TASK OBJECTIVE:
All lines in the material with the string "rayos" should be listed.

INPUT FOR THIS TASK: Begin

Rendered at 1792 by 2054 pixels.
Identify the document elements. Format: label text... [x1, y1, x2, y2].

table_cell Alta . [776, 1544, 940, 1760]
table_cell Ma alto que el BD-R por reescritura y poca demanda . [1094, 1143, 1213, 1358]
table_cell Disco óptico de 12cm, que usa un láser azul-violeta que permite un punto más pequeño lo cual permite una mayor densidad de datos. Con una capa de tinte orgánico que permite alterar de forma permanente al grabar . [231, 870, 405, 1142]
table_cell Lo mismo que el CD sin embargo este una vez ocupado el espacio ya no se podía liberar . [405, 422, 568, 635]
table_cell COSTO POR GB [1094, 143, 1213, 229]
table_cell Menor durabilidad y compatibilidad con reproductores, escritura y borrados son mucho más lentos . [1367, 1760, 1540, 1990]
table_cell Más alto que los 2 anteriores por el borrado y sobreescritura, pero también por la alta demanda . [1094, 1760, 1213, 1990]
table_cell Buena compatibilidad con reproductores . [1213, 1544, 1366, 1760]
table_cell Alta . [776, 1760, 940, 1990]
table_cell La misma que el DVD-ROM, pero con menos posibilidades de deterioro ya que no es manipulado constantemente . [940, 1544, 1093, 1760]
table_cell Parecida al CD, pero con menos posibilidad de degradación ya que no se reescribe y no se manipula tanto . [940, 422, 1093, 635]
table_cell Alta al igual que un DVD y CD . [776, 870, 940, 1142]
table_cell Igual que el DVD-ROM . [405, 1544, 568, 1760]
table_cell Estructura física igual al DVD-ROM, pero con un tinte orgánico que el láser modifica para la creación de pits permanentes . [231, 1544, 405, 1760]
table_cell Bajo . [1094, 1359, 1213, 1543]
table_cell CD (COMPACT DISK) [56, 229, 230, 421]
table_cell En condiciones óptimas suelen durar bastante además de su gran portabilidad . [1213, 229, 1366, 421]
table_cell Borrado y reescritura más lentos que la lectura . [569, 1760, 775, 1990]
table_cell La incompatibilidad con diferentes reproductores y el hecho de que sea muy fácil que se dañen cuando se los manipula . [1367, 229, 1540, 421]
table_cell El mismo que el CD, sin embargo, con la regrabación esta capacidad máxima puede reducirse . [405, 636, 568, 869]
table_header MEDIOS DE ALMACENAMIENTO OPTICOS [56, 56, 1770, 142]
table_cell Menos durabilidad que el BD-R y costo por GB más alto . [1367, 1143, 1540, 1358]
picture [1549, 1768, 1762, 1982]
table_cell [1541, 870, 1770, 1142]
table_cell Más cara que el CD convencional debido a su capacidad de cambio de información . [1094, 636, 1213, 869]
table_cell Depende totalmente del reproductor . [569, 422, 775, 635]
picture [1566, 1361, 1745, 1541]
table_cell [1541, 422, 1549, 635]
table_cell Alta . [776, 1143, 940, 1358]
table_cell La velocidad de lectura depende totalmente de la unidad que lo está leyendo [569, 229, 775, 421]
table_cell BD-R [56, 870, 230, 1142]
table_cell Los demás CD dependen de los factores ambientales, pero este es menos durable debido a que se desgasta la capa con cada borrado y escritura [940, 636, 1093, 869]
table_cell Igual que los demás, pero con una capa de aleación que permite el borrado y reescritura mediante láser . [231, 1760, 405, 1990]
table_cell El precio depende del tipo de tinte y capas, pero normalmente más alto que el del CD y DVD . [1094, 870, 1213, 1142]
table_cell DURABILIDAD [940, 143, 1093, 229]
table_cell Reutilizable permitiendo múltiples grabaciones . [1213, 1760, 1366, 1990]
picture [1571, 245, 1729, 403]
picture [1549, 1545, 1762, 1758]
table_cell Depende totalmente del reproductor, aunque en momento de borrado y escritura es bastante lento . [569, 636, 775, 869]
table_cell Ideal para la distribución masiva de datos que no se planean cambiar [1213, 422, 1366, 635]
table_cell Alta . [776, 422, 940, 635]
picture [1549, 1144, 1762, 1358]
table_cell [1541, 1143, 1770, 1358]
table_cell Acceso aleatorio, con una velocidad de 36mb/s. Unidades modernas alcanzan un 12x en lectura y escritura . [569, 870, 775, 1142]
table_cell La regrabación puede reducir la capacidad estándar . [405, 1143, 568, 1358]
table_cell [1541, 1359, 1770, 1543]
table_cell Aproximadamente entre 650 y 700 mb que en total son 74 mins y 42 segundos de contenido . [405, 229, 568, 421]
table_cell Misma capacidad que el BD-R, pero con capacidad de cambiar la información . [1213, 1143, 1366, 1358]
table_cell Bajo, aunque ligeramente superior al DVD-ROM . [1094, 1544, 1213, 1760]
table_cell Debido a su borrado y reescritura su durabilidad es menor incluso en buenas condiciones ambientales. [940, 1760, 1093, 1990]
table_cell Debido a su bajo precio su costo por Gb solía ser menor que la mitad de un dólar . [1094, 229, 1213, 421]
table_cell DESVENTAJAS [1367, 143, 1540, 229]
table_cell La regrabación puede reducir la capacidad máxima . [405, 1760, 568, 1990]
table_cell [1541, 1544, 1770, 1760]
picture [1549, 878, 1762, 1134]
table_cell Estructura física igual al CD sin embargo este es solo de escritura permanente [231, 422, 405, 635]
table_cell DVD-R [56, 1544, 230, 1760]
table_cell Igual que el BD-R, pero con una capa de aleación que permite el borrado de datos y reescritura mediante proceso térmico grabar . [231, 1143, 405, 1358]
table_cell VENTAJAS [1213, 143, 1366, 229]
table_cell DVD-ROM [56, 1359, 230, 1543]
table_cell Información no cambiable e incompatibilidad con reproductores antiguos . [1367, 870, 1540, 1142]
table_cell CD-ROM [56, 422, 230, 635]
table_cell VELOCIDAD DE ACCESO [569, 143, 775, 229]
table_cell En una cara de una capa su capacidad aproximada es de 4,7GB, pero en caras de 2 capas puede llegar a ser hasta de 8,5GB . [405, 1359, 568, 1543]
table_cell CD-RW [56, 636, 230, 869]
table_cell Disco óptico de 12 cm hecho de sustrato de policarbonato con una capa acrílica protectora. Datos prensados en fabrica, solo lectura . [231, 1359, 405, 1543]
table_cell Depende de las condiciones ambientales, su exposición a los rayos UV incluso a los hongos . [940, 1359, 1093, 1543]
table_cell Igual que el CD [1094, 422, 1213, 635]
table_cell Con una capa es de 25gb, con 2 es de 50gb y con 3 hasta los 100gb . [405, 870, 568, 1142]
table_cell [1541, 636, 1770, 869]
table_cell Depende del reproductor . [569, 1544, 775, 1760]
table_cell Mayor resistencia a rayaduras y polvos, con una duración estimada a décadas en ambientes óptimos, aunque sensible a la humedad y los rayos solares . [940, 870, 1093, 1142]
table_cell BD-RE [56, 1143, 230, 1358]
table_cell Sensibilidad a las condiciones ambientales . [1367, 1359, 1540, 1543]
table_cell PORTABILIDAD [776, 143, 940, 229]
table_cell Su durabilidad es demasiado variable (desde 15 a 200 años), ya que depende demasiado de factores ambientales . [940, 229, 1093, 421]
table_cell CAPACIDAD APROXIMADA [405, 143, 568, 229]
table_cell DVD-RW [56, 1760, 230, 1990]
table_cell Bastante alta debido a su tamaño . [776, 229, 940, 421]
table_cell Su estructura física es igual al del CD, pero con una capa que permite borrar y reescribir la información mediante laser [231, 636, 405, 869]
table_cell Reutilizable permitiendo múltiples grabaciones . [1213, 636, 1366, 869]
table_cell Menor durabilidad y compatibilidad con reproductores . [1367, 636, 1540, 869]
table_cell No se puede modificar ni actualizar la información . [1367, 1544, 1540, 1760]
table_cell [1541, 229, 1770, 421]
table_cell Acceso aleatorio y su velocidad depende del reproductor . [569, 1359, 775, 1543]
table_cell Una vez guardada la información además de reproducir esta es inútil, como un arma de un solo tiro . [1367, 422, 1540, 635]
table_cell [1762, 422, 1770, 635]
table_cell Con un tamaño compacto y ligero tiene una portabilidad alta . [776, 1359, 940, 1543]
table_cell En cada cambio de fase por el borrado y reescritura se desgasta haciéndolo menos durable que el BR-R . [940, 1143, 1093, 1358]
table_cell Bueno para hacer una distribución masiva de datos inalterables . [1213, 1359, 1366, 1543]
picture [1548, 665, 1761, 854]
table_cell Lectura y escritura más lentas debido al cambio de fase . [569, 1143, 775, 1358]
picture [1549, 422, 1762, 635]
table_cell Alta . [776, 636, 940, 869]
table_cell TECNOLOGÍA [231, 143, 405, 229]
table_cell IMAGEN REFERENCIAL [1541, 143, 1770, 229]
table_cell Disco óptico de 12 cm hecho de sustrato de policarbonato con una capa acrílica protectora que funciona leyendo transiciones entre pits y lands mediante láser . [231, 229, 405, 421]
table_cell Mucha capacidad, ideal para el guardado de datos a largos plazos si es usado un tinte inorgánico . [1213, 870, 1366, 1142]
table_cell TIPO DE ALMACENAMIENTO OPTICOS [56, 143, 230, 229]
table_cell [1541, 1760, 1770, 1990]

INPUT FOR THIS TASK: End

SOLUTION TO THE PROBLEM:
table_cell Depende de las condiciones ambientales, su exposición a los rayos UV incluso a los hongos . [940, 1359, 1093, 1543]
table_cell Mayor resistencia a rayaduras y polvos, con una duración estimada a décadas en ambientes óptimos, aunque sensible a la humedad y los rayos solares . [940, 870, 1093, 1142]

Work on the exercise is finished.